30

Ils reprirent la I-55 vers le nord. Aux alentours de minuit ils traversèrent Jackson et il bifurqua sur la I-20 direction est. Une fois loin des lumières de la ville et de retour sur l’autoroute déserte à perte de vue, la petite posa la tête sur les genoux de sa mère et s’endormit. Russell baissa sa vitre à moitié et jeta les balles du revolver. Après des kilomètres et des kilomètres de silence et quand elle fut certaine que la fillette ne les écouterait pas, Maben dit vous devez me promettre que vous n’en parlerez à personne. Sa voix presque réduite à un murmure. Les yeux fixés sur la lumière des phares.

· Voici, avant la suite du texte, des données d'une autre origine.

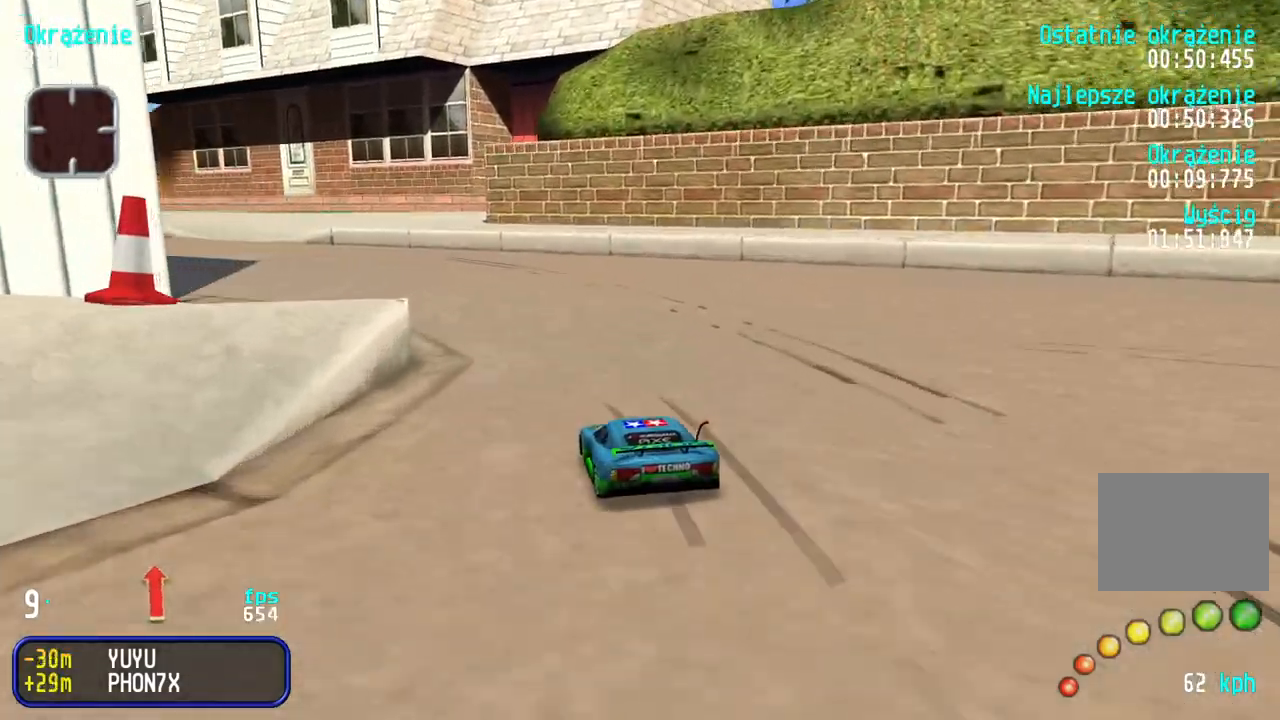
{"keys": ["left", "up"], "events": [[117, "left", "up"], [167, "left", "down"], [317, "left", "up"], [367, "left", "down"]]}
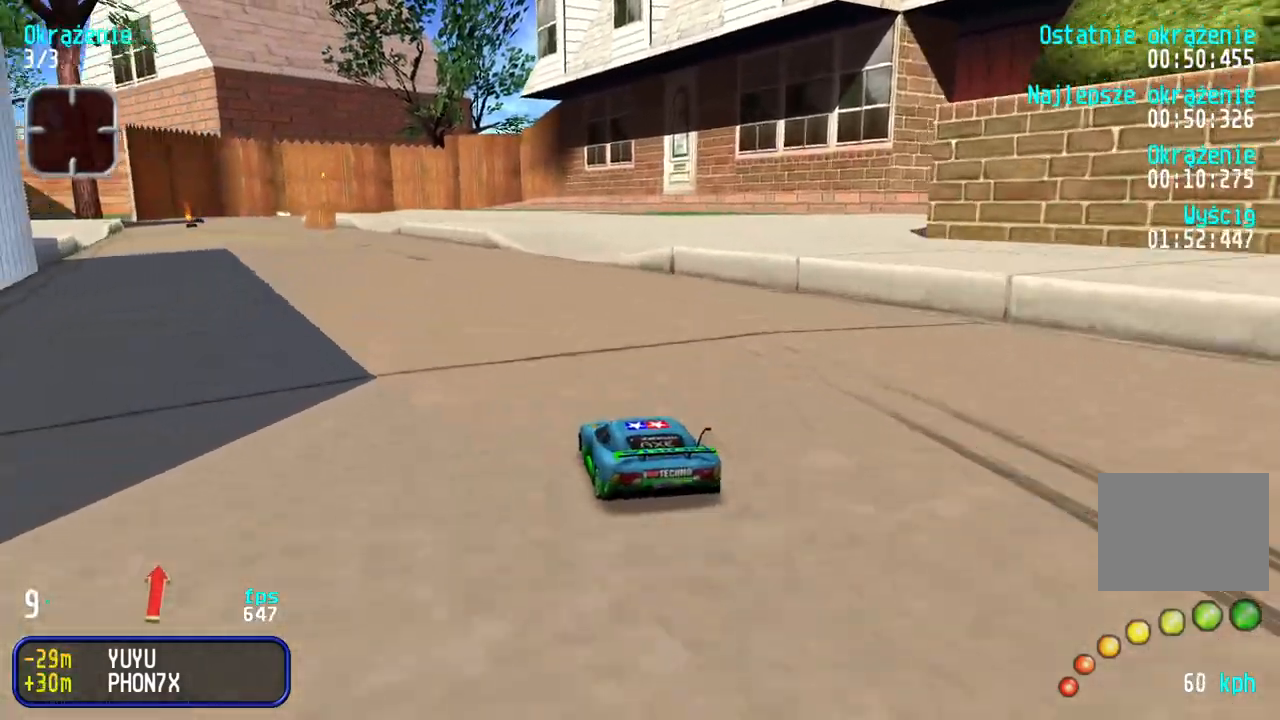
{"keys": ["up"], "events": [[17, "left", "up"], [83, "left", "down"], [183, "left", "up"], [267, "left", "down"], [317, "left", "up"]]}
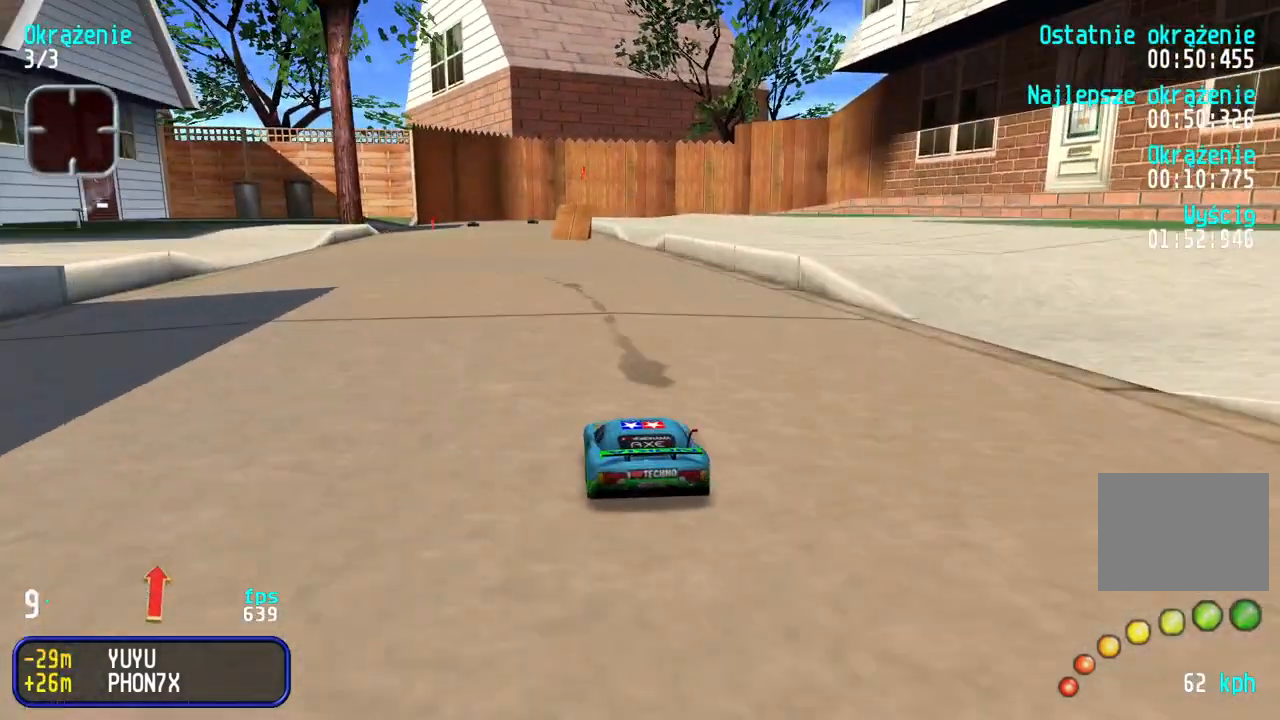
{"keys": ["right", "up"], "events": [[467, "right", "down"]]}
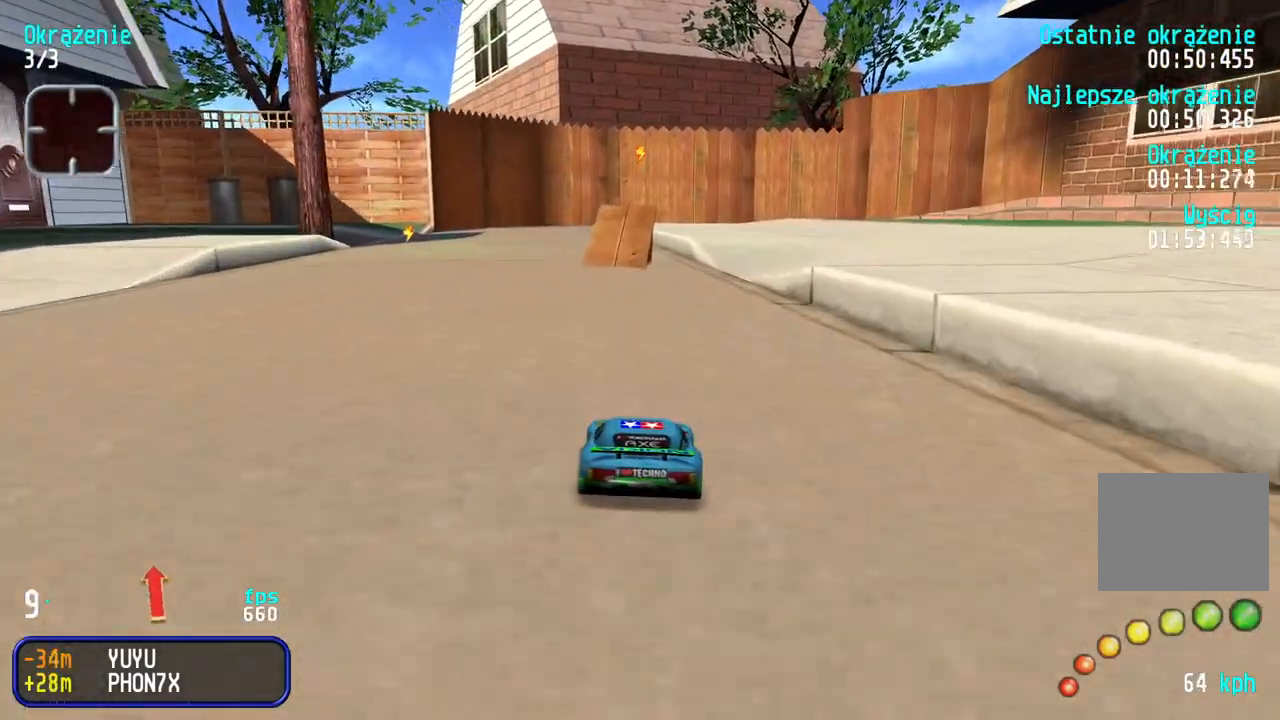
{"keys": ["up"], "events": [[50, "right", "up"], [117, "right", "down"], [250, "right", "up"], [300, "right", "down"], [367, "right", "up"]]}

« Parler à personne de quoi ?

— De ce que je vais vous raconter. »

Et lui qui se disait qu’il était content qu’elle ne lui ait rien raconté. Lui qui se disait que ça valait mieux pour lui. Qu’il les déposerait bientôt quelque part puis ferait demi-tour et oublierait tout ça. J’ai déjà bien assez de problèmes à résoudre. Ne lui pose pas de questions. Roule, c’est tout. Lui qui se disait qu’il était bien content de ne pas avoir de gosse. Il regarda Annalee et se demanda si elle avait jamais mis les pieds à l’école.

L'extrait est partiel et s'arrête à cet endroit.